**What needs to be done:** Copy the lines below exactly. No picture goes into the copy.

**Records from a dataset:**

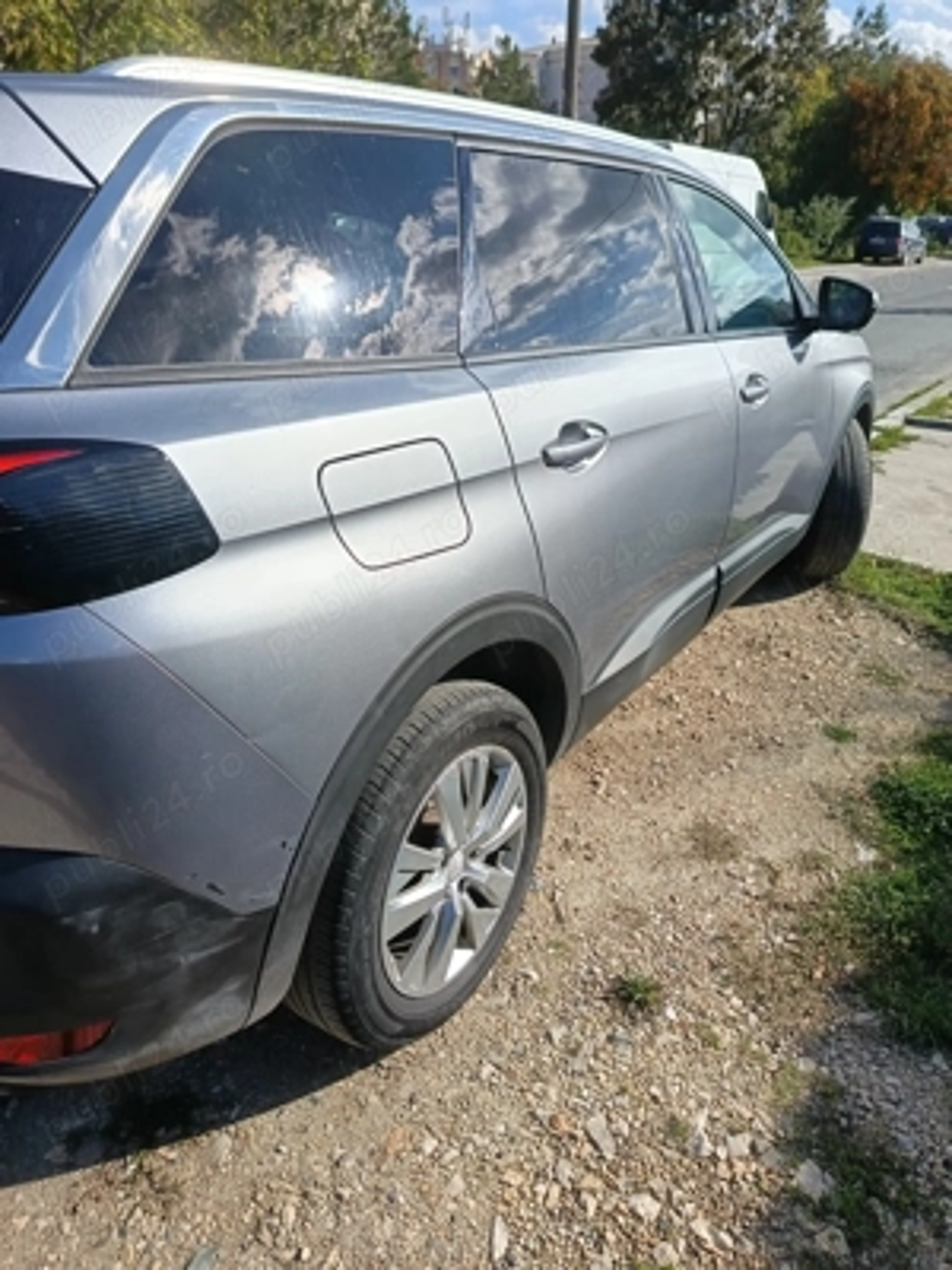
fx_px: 880
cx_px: 476
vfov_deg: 71.6
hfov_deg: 56.8
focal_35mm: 24
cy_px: 635
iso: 100
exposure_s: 1/483
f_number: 1.75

**Result of this task:**
fx_px: 880
cx_px: 476
vfov_deg: 71.6
hfov_deg: 56.8
focal_35mm: 24
cy_px: 635
iso: 100
exposure_s: 1/483
f_number: 1.75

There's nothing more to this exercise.